The topic of my Management Information Systems class this morning was the use of information technology in education. My professor, a critic of the traditional education model, drew this disturbing comparison: how business is done versus how education is done. I was shocked. “But business is USING information, and education is GETTING information!” I thought.
But what about corporate education? Someone near me briefly brought up the topic, but I couldn’t get my thoughts together to respond—I was still flustered by the apples to oranges comparison I’d just heard. Corporate education and university education are certainly of the same species. Certainly one may be improved by using principles of the other.
People in charge of university education want students to know they can fail.

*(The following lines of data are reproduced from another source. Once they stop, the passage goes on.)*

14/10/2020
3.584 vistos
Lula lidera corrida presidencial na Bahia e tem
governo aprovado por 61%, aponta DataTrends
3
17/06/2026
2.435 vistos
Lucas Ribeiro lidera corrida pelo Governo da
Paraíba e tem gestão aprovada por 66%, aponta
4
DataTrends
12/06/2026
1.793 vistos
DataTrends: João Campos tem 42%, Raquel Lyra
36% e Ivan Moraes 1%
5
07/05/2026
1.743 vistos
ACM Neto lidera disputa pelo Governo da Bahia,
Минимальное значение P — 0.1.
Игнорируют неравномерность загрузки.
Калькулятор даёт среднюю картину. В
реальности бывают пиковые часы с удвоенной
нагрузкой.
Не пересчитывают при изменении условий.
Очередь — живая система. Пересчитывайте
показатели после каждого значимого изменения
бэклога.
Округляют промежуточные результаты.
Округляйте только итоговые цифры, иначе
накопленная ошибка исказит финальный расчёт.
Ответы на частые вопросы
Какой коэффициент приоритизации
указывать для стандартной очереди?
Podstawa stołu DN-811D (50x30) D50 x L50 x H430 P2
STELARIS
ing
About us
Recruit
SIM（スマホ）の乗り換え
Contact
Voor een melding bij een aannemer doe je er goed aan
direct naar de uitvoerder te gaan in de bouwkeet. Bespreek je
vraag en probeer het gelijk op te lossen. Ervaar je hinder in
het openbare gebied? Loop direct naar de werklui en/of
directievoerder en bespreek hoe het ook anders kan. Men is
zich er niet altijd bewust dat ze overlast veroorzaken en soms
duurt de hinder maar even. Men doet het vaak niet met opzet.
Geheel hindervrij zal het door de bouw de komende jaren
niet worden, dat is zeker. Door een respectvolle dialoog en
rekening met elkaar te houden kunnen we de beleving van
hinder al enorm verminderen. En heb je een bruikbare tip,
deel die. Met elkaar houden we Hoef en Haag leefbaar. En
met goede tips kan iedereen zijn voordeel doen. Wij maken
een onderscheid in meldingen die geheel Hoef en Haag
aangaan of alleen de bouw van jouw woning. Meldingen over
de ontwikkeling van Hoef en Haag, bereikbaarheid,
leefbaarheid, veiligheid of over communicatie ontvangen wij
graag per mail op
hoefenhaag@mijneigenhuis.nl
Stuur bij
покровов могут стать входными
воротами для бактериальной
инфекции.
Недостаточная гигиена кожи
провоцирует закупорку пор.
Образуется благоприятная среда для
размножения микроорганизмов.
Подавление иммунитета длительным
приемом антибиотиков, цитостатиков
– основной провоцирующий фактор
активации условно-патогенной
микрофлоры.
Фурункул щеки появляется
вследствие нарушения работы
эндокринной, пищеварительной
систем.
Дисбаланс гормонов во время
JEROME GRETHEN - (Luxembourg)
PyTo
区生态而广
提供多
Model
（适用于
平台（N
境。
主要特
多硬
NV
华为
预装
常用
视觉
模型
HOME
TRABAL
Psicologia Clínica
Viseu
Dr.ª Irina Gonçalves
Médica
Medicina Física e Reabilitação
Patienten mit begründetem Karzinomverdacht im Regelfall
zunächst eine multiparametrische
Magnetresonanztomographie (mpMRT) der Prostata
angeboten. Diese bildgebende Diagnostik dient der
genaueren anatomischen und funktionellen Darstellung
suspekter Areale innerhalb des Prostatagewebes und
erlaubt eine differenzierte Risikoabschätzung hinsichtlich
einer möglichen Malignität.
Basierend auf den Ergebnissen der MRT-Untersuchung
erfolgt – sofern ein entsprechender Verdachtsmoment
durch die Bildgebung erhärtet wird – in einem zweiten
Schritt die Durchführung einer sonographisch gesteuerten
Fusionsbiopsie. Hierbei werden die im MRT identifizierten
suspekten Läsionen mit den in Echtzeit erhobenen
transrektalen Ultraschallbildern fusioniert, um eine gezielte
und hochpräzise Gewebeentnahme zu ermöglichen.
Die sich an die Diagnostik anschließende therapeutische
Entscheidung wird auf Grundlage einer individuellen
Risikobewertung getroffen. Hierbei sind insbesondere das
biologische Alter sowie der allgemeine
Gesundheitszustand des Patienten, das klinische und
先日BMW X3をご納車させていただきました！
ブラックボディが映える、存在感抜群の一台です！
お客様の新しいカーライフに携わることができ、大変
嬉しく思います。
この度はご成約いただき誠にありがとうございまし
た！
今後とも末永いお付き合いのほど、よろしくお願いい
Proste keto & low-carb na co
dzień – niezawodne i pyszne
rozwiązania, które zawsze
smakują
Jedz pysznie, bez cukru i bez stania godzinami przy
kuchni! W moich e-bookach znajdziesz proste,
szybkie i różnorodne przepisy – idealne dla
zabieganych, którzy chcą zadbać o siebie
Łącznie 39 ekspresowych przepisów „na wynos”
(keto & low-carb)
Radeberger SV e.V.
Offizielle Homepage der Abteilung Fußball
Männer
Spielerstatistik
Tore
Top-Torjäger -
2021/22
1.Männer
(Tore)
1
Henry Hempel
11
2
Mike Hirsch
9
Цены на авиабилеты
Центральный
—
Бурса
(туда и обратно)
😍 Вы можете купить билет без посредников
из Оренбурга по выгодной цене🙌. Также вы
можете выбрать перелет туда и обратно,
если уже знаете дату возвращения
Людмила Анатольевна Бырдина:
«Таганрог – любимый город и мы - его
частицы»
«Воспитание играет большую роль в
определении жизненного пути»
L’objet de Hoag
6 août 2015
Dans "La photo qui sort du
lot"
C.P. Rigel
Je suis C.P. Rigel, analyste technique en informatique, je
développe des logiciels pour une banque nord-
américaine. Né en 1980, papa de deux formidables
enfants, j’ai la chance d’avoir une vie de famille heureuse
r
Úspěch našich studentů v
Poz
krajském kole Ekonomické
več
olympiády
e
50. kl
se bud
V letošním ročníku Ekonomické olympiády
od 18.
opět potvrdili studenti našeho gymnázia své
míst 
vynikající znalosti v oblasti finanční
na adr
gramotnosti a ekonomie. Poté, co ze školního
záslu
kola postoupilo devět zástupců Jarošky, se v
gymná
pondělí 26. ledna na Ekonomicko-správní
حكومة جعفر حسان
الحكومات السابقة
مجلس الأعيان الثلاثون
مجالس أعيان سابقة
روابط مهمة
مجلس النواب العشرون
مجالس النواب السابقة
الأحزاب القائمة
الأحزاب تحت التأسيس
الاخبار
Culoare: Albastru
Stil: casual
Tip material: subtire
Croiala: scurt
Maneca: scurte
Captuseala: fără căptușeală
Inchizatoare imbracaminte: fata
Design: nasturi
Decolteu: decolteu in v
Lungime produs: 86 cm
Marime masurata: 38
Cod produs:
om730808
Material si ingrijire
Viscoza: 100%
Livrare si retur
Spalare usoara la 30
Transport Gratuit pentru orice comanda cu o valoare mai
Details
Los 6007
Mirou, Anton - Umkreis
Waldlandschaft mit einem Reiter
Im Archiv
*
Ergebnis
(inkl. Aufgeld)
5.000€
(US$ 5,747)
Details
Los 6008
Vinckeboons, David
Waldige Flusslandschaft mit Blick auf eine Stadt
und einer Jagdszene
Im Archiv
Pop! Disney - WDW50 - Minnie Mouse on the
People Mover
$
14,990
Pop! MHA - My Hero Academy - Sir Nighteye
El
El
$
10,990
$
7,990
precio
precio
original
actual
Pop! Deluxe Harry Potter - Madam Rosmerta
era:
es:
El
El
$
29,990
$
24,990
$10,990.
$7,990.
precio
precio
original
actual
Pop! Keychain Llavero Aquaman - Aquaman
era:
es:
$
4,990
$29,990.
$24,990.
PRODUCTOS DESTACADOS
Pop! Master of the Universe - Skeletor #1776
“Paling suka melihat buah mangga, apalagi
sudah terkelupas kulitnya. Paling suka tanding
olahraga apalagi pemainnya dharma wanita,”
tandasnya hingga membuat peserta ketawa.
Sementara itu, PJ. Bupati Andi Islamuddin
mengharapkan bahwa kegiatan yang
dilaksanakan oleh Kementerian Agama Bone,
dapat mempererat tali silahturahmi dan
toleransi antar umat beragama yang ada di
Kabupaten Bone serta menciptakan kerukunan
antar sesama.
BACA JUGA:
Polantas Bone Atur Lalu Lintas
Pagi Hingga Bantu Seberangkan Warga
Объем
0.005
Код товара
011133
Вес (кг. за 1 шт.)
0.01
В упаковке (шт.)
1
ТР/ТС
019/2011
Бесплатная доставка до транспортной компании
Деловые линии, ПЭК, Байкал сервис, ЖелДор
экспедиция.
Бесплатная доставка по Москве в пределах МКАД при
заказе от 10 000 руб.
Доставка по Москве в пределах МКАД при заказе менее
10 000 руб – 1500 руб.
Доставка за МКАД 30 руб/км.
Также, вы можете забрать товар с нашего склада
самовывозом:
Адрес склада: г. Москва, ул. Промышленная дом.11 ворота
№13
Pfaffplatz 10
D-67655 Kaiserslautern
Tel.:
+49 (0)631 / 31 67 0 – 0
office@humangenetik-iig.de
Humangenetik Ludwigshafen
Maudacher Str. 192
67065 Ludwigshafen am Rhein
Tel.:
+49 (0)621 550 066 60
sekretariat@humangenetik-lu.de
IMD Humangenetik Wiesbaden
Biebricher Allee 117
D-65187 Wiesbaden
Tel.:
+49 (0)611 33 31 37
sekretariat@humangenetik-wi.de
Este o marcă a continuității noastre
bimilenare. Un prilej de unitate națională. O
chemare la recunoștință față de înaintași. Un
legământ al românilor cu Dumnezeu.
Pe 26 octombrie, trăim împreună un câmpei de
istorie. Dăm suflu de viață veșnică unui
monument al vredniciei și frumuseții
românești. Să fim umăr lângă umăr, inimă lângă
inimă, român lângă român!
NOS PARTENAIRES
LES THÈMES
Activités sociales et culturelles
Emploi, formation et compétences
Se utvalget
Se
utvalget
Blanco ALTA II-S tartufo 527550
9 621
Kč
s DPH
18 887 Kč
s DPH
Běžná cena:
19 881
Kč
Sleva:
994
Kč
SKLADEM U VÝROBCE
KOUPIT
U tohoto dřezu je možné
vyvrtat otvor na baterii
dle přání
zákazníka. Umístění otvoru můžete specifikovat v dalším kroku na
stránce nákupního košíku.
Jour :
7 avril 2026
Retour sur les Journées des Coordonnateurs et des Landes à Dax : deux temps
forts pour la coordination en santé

After all, what else would they threaten students with, a trip to the principal’s office? One of the aims of corporate education is to have everyone pass. That doesn’t mean the information is dumbed down; it means the student is simply expected to learn the material. University students should think like this.
Corporate education is more interactive. As my professor pointed out, the model of university education hasn’t changed much. Students sit in their seats and occasionally ask questions or contribute to a discussion while the professor talks. On the opposite end, my coworkers design interactive online training. Students can go at their own pace, and the participation required keeps them engaged.
It becomes clear that universities need to be taking notes from corporations. After all, students pursue higher education to work at these very companies, and they may graduate unprepared for the job.